■ Instructions to follow
Repeat the rows below verbatim, starting at the first row and ending at the line that contains "How many values are between 1 and 4?", including that line.

*** Block opens ***

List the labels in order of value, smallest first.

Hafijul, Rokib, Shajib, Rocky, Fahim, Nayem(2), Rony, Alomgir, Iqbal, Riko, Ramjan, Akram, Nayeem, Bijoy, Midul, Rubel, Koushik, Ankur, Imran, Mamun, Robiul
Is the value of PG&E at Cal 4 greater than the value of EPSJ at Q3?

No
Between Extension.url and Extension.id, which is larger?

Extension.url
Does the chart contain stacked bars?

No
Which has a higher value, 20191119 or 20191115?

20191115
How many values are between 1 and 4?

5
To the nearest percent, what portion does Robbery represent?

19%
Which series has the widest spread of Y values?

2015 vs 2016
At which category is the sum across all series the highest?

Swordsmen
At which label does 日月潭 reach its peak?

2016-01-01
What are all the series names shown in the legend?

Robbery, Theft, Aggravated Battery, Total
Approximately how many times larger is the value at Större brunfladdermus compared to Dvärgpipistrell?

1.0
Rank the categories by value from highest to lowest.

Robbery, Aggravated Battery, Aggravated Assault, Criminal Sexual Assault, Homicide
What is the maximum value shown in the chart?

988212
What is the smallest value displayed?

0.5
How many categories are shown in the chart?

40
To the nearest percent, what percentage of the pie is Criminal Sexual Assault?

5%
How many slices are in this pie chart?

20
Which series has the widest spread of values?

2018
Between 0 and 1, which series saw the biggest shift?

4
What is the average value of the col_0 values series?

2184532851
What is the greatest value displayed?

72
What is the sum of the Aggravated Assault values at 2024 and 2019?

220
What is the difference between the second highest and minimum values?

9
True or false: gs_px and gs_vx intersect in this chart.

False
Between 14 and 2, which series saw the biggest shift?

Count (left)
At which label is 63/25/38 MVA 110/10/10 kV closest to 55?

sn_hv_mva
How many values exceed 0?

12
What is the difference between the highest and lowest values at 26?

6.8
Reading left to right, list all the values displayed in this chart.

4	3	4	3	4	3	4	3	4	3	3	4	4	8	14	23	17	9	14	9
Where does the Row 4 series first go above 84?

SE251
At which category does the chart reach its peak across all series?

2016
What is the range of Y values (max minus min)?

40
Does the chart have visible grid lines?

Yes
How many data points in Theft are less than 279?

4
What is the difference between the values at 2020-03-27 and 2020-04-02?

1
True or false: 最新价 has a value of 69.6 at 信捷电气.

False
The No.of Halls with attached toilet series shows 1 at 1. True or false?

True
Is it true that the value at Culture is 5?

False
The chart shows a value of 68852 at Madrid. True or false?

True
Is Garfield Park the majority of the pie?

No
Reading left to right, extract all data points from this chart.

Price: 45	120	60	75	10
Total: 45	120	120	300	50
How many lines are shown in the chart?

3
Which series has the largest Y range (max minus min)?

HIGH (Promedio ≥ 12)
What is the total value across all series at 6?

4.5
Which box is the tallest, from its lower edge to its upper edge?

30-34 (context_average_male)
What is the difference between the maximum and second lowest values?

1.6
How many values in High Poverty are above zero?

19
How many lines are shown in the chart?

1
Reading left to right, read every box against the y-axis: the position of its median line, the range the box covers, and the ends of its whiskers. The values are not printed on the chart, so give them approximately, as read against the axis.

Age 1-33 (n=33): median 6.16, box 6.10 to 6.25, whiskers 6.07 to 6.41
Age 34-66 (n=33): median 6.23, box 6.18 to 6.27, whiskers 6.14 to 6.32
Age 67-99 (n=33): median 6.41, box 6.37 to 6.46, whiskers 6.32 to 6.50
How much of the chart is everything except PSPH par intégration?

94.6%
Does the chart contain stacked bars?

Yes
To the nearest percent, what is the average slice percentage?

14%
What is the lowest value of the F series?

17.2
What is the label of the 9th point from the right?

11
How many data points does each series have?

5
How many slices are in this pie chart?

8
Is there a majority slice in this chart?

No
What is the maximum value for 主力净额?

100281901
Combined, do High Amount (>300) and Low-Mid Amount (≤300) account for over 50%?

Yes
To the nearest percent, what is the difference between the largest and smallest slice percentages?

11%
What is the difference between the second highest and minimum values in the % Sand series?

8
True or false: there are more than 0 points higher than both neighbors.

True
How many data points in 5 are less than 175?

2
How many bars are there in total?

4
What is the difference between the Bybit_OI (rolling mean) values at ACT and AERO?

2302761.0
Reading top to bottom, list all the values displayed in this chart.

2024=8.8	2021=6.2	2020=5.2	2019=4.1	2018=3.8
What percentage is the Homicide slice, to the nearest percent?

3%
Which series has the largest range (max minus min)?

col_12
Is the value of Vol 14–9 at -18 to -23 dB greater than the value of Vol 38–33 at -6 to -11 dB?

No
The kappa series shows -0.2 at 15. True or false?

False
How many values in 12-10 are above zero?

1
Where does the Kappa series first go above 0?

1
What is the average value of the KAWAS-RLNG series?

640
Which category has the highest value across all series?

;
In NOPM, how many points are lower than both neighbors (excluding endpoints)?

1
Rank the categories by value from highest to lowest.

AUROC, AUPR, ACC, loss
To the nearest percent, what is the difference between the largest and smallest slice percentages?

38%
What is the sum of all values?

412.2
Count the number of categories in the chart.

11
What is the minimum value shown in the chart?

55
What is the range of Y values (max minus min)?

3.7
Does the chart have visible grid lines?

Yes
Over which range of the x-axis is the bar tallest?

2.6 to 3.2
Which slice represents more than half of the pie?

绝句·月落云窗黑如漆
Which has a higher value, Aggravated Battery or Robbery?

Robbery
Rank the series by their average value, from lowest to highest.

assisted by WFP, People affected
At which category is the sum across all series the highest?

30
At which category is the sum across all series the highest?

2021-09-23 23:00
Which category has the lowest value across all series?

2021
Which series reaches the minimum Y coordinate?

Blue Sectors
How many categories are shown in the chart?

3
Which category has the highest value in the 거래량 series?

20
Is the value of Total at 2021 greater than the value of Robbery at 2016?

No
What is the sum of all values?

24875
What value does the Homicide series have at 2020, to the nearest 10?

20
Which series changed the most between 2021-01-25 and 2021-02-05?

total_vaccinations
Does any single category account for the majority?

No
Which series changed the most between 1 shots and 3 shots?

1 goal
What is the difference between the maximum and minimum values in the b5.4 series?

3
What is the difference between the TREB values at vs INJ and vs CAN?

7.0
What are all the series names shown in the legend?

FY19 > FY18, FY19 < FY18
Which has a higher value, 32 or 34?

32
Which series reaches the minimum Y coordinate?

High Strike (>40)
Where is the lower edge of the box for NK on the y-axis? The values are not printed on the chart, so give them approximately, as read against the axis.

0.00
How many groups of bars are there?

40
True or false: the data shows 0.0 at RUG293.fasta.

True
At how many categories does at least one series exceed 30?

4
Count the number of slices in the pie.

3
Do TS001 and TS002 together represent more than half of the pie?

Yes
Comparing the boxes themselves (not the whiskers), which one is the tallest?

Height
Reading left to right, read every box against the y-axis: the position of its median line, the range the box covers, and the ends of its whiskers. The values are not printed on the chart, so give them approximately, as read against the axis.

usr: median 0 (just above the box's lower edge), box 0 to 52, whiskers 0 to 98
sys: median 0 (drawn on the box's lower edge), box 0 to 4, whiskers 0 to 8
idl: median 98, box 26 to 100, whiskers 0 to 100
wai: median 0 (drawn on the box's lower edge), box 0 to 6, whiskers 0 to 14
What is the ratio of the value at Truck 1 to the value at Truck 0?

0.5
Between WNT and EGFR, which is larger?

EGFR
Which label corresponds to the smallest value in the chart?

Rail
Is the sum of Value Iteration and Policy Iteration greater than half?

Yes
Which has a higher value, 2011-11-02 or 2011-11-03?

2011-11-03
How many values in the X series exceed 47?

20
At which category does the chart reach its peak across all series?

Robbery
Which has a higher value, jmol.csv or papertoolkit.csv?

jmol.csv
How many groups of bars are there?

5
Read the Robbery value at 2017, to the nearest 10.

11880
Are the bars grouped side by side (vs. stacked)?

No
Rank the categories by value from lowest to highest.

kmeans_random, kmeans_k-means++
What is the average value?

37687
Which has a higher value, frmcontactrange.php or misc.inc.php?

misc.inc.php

*** Block closes ***

■ Your solution
List the labels in order of value, smallest first.

Hafijul, Rokib, Shajib, Rocky, Fahim, Nayem(2), Rony, Alomgir, Iqbal, Riko, Ramjan, Akram, Nayeem, Bijoy, Midul, Rubel, Koushik, Ankur, Imran, Mamun, Robiul
Is the value of PG&E at Cal 4 greater than the value of EPSJ at Q3?

No
Between Extension.url and Extension.id, which is larger?

Extension.url
Does the chart contain stacked bars?

No
Which has a higher value, 20191119 or 20191115?

20191115
How many values are between 1 and 4?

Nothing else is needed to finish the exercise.